Exercise input:
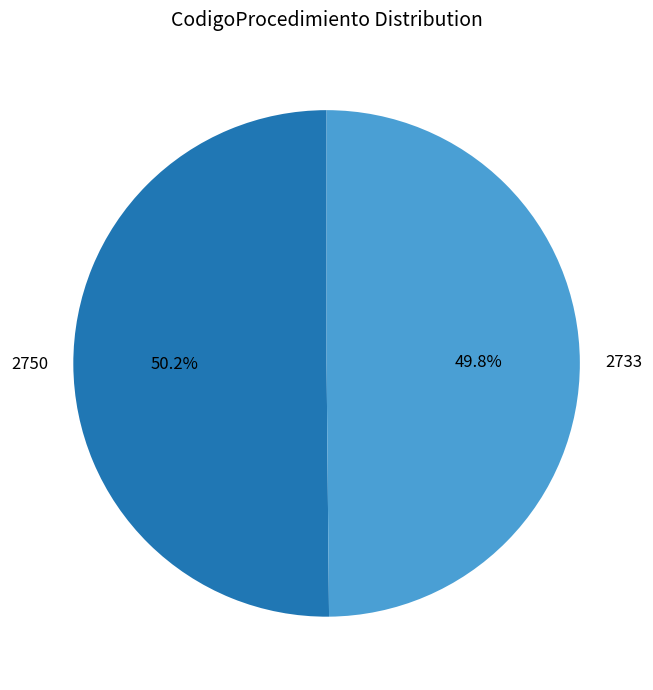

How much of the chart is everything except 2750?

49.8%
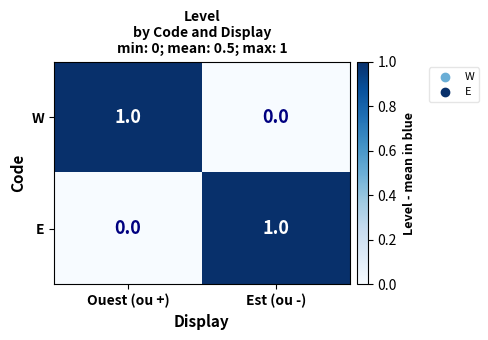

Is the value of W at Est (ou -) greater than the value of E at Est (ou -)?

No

==

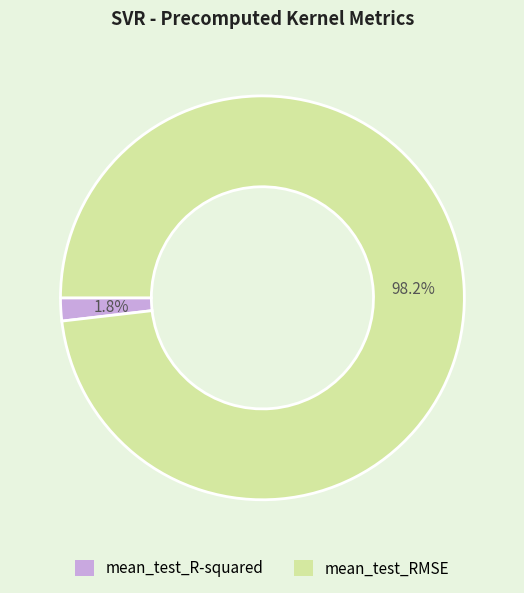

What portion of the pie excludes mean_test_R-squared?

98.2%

Directive: Return every line of the records that contains the word "than", matching case exactly.

Written response:
Is the value of W at Est (ou -) greater than the value of E at Est (ou -)?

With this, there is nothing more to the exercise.